New Work By Paul Sietsema Debuts At SFMOMA

Released: November 05, 2007 · Download (118 KB PDF)

From March 28 through June 22, 2008, the San Francisco Museum of Modern Art (SFMOMA) presents New Work: Paul Sietsema, an exhibition of works by Los Angeles–based artist Paul Sietsema. This focused presentation, part of the museum’s ongoing New Work series, will debut the artist’s newest project, and is organized by SFMOMA Assistant Curator Apsara DiQuinzio. The exhibition will feature sculpture, drawings, and a 16 mm film that together shape an evocative, layered environment—one that fluctuates between presence and absence, historical time periods, and different cultures.

Marked by conceptual acuity and material experimentation, Sietsema’s artistic process is deliberate, inventive, and multilayered. Identifying primarily with a sculptural practice, the artist uses film as a way to examine sculptural experience in relation to photographic imagery. Sietsema’s sculptural objects, constructed by hand and with an exquisite attention to detail, derive from preexisting photographic images. After creating the objects, he shoots them in 16 mm film. As the subjects migrate from their initial two-dimensional photographic source to a three-dimensional sculptural object and finally to a cinematic, time-based medium, the artist investigates how different forms of representation affect our understanding of a subject.

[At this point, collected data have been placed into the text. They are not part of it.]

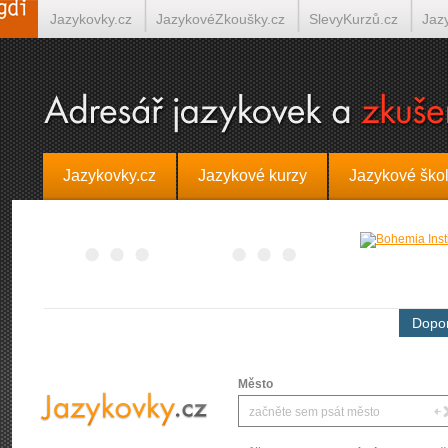
Jazykovky.cz
JazykovéZkoušky.cz
SlevyKurzů.cz
Jaz
Španělština on-line
Italština on-line
Tlumočení-Překlady.
Jazykovky.cz
Jazykové kurzy
Jazykové ško
Dopor
Město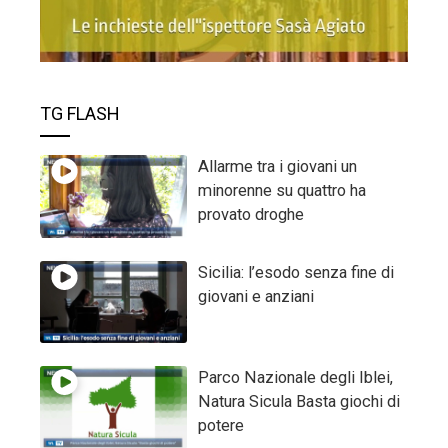
TG FLASH
Allarme tra i giovani un
minorenne su quattro ha
provato droghe
Sicilia: l’esodo senza fine di
giovani e anziani
Parco Nazionale degli Iblei,
Natura Sicula Basta giochi di
potere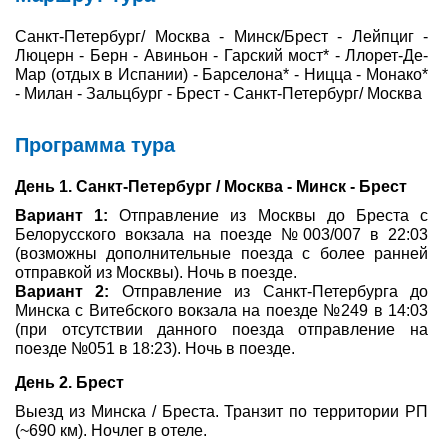
Санкт-Петербург/ Москва - Минск/Брест - Лейпциг -
Туры по России
Люцерн - Берн - Авиньон - Гарский мост* - Ллорет-Де-
Мар (отдых в Испании) - Барселона* - Ницца - Монако*
Автобусные туры
- Милан - Зальцбург - Брест - Санкт-Петербург/ Москва
Круизы
Программа тура
Туры на пароме
День 1. Санкт-Петербург / Москва - Минск - Брест
Авиабилеты
Вариант 1:
Отправление из Москвы до Бреста с
Белорусского вокзала на поезде №003/007 в 22:03
Туристическая страховка
(возможны дополнительные поезда с более ранней
отправкой из Москвы). Ночь в поезде.
Вариант 2:
Отправление из Санкт-Петербурга до
Услуги
Минска с Витебского вокзала на поезде №249 в 14:03
(при отсутствии данного поезда отправление на
О компании
поезде №051 в 18:23). Ночь в поезде.
Отзывы
День 2. Брест
Выезд из Минска / Бреста. Транзит по территории РП
(~690 км). Ночлег в отеле.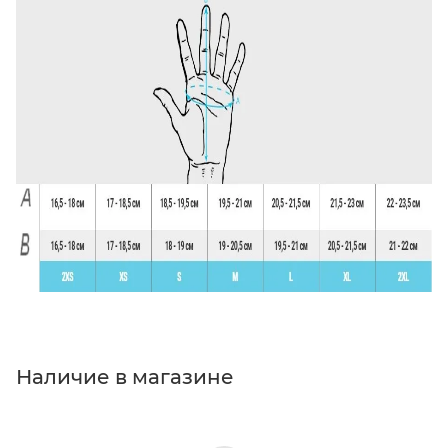
Наличие в магазине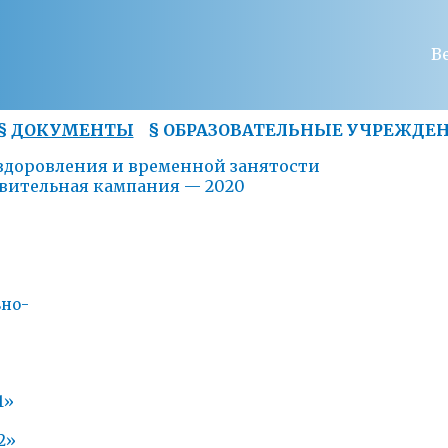
В
§
ДОКУМЕНТЫ
§
ОБРАЗОВАТЕЛЬНЫЕ УЧРЕЖДЕ
здоровления и временной занятости
овительная кампания — 2020
но-
1»
2»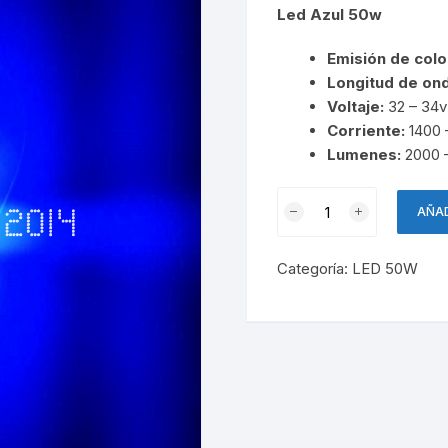
Led Azul 50w
Emisión
de colo
Longitud
de
ond
Voltaje:
32 – 34v
Corriente:
1400
Lumenes
:
2000 
Led
AÑAD
Azul
50W
Categoría:
LED 50W
cantidad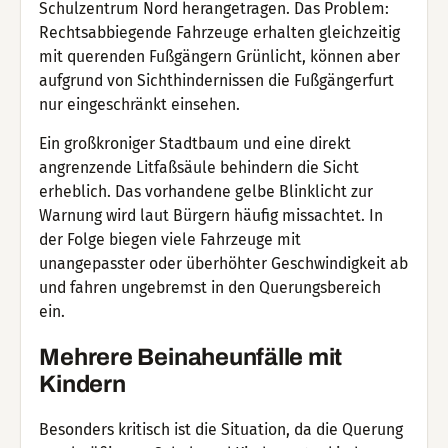
Schulzentrum Nord herangetragen. Das Problem:
Rechtsabbiegende Fahrzeuge erhalten gleichzeitig
mit querenden Fußgängern Grünlicht, können aber
aufgrund von Sichthindernissen die Fußgängerfurt
nur eingeschränkt einsehen.
Ein großkroniger Stadtbaum und eine direkt
angrenzende Litfaßsäule behindern die Sicht
erheblich. Das vorhandene gelbe Blinklicht zur
Warnung wird laut Bürgern häufig missachtet. In
der Folge biegen viele Fahrzeuge mit
unangepasster oder überhöhter Geschwindigkeit ab
und fahren ungebremst in den Querungsbereich
ein.
Mehrere Beinaheunfälle mit
Kindern
Besonders kritisch ist die Situation, da die Querung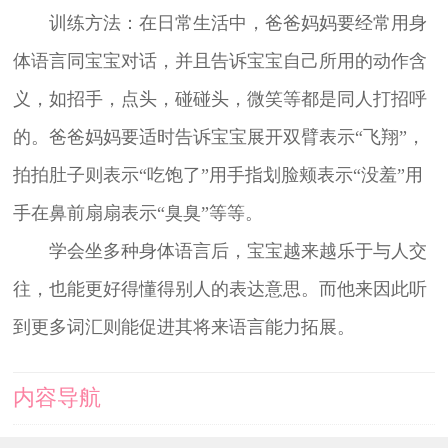
训练方法：在日常生活中，爸爸妈妈要经常用身
体语言同宝宝对话，并且告诉宝宝自己所用的动作含
义，如招手，点头，碰碰头，微笑等都是同人打招呼
的。爸爸妈妈要适时告诉宝宝展开双臂表示“飞翔”，
拍拍肚子则表示“吃饱了”用手指划脸颊表示“没羞”用
手在鼻前扇扇表示“臭臭”等等。
学会坐多种身体语言后，宝宝越来越乐于与人交
往，也能更好得懂得别人的表达意思。而他来因此听
到更多词汇则能促进其将来语言能力拓展。
内容导航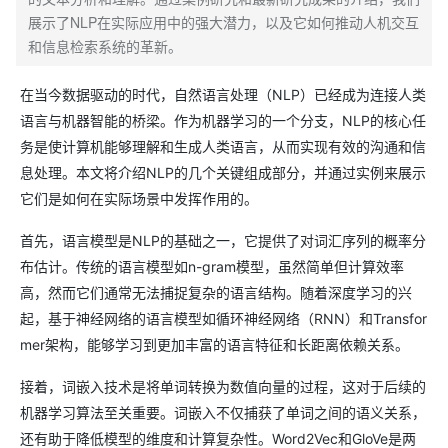
展示了NLP在实际应用中的强大潜力，以及它如何推动人机交互
和信息检索系统的革新。
在当今数据驱动的时代，自然语言处理（NLP）已经成为连接人类
语言与机器智能的桥梁。作为机器学习的一个分支，NLP的核心任
务是使计算机能够理解和生成人类语言，从而实现有效的沟通和信
息处理。本文将介绍NLP的几个关键组成部分，并通过实例来展示
它们是如何在实际场景中发挥作用的。
首先，语言模型是NLP的基础之一，它提供了对词汇序列的概率分
布估计。传统的语言模型如n-gram模型，虽然简单但计算效率
高，然而它们通常无法捕捉复杂的语言结构。随着深度学习的兴
起，基于神经网络的语言模型如循环神经网络（RNN）和Transfor
mer架构，能够学习到更加丰富的语言特征和长距离依赖关系。
接着，词嵌入技术是将单词转换为数值向量的过程，这对于后续的
机器学习算法至关重要。词嵌入不仅捕获了单词之间的语义关系，
还有助于降低模型的维度和计算复杂性。Word2Vec和GloVe是两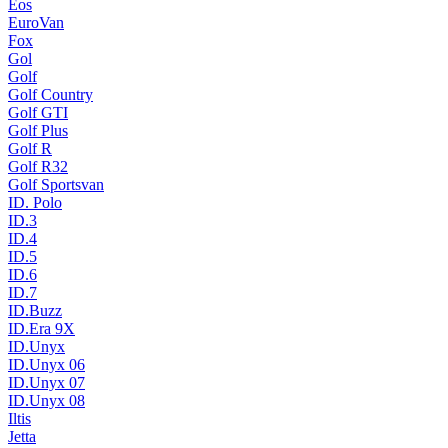
Eos
EuroVan
Fox
Gol
Golf
Golf Country
Golf GTI
Golf Plus
Golf R
Golf R32
Golf Sportsvan
ID. Polo
ID.3
ID.4
ID.5
ID.6
ID.7
ID.Buzz
ID.Era 9X
ID.Unyx
ID.Unyx 06
ID.Unyx 07
ID.Unyx 08
Iltis
Jetta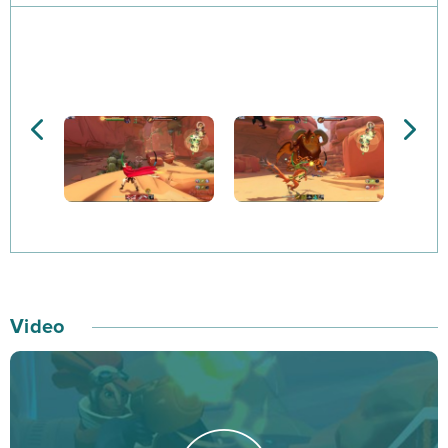
zabawy, ponieważ ta darmowa sieciowa gra akcji jest
skupiona głównie na PvP. Właśnie w tym systemie
weźmiesz udział w bitwach składających się z dwóch
pięcioosobowych ekip, gdzie każdy sprawuje kontrolę
nad swoim awatarem.
Pamiętaj, że w Twoich podbojach w Gigantic nie
będziesz sam! Twojej drużynie towarzyszy gigant
zwany także Strażnikiem. Jest to najbardziej wytrzymała
i śmiercionośna jednostka podczas rozgrywek -
posiada specjalne umiejętności, które dobrze
Video
wykorzystane i wsparte przez zespół graczy mogą
zaważyć o losach meczu.
Mecze odbywają się na różnych mapach, które choć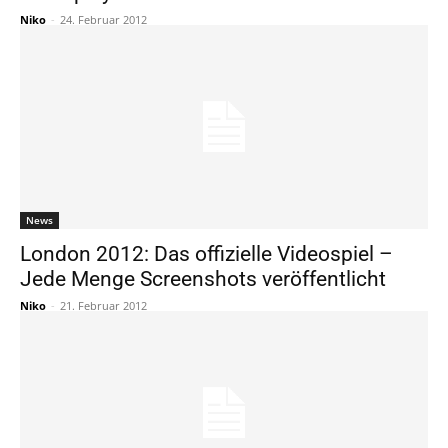
Niko
-
24. Februar 2012
News
London 2012: Das offizielle Videospiel –
Jede Menge Screenshots veröffentlicht
Niko
-
21. Februar 2012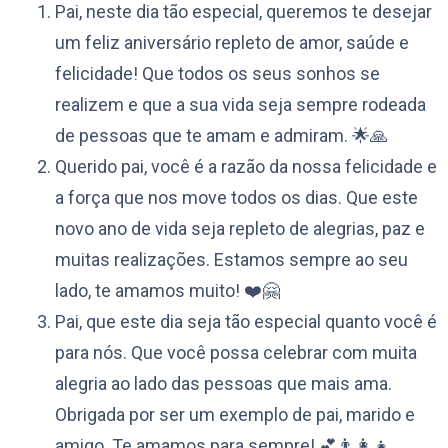
Pai, neste dia tão especial, queremos te desejar
um feliz aniversário repleto de amor, saúde e
felicidade! Que todos os seus sonhos se
realizem e que a sua vida seja sempre rodeada
de pessoas que te amam e admiram. 🌟🙏
Querido pai, você é a razão da nossa felicidade e
a força que nos move todos os dias. Que este
novo ano de vida seja repleto de alegrias, paz e
muitas realizações. Estamos sempre ao seu
lado, te amamos muito! ❤️🤗
Pai, que este dia seja tão especial quanto você é
para nós. Que você possa celebrar com muita
alegria ao lado das pessoas que mais ama.
Obrigada por ser um exemplo de pai, marido e
amigo. Te amamos para sempre! 💕👨‍👩‍👧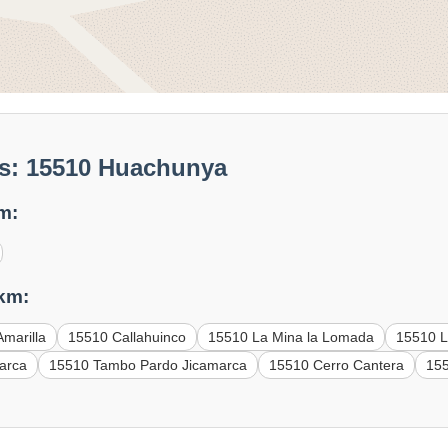
s: 15510 Huachunya
m:
 km:
Amarilla
15510 Callahuinco
15510 La Mina la Lomada
15510 L
arca
15510 Tambo Pardo Jicamarca
15510 Cerro Cantera
15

Sietsema’s new project, for which he received a Guggenheim Foundation Grant in 2005, is undertaken in an open-ended spirit and uses diverse materials, technical processes, and formal properties to explore certain prehistoric cultures, such as Africa, Indo-Asia, and Oceania. Sietsema began the work by collecting images of early artifacts that typify the way the West perceives and is influenced by so-called “primitive” cultures. Initially springing from these 18th- and 19th-century documents, both written and photographic, the project merges past and present, and points to a slippage between cultures, spaces, and objects. Because many of the indigenous civilizations addressed have mostly been lost through a conflation of colonialism, industrialization, and modernization, their reception has been filtered and reorganized through Western perspectives. Of the project, the artist has stated: “Many of the subjects I chose are to structure a kind of loss. The objects for me epitomize a certain kind of loss, one structured by, and in this case caused by, representation. The attempt to record and represent these cultures to the West has changed them.”

The mostly black-and-white film (a work presently in progress) included in the exhibition features the dozens of objects Sietsema made based on images of rare cultural artifacts he has been compiling since 2001. He envisions these sculptures as utilitarian objects for an imagined person living on a remote island before the onset of Western exploration. The objects include a fishing net, a shield, a carrying bag, wrapping fiber, a fish-skin tunic, coins, and a waist ornament, among others. In the film, they are presented against various backgrounds, and their treatment reflects Sietsema’s consideration of object photography, material experimentation, and museum display methods. The images slip in and out of identification, as Sietsema experiments with abstract and figurative vocabularies.

Additionally, the artist has made a series of related black-and-white drawings in which he experiments with pre-digital, photo-retouching methods such as stencils, sprayed ink, and built-up layers of ink. Though entirely constructed by hand, the drawings were made with processes meant to emulate those of mechanical reproduction. The Famous Last Words (2006), an example from this series and part of SFMOMA’s collection, presents an image of a text composed of passages written by the artist as well as sections appropriated from sources ranging from Belgian poet Henri Michaux to Norwegian adventurer Thor Heyerdahl. Seamlessly woven together, the fragments form a single and unique diaristic account belonging to an anonymous individual, partly embodied by the artist himself, living on an imagined island. The drawing encapsulates the dynamic reconstructive thrust of Sietsema’s project, while at the same time conveying our inherent urge to want to know (or visually read) a subject that has in essence become illegible over time. This drawing, along with the other works in the project, exemplifies what the artist describes as “the tension between the yearning for a primary direct view of a lost culture/time, and the impossibility of this view.”

Sietsema (b. 1968) lives and works in Los Angeles, where he received an MFA from UCLA in 1999. Over the past eight years, he has produced a small, sought-after body of work now represented in museum collections worldwide, including the Centre Pompidou, in Paris; the Museum of Contemporary Art, in Los Angeles; The Museum of Modern Art, in New York; the Tate Modern, in London; the Walker Art Center, in Minneapolis; and the Whitney Museum of American Art, in New York; among others. He has been included in a number of significant group exhibitions in recent years, including Uncertain States of America (Astrup Fernley Museum of Modern Art, Oslo, 2005), Ecstasy: In and About Altered States (MOCA, Los Angeles, 2006), and The Americans: New Art (Barbican Art Galleries, London, 2001). His most notable project to date was Empire (2002–3), also consisting of a 16 mm film, sculptural objects, photographs, and drawings.

A free illustrated brochure, with an essay by DiQuinzio, will be produced in conjunction with this presentation.

The New Work series is organized by the San Francisco Museum of Modern Art and is generously supported by Collectors Forum, the founding patron of the series. Major funding is also provided by the Mimi and Peter Haas Fund, Nancy and Steven H. Oliver, and Robin Wright.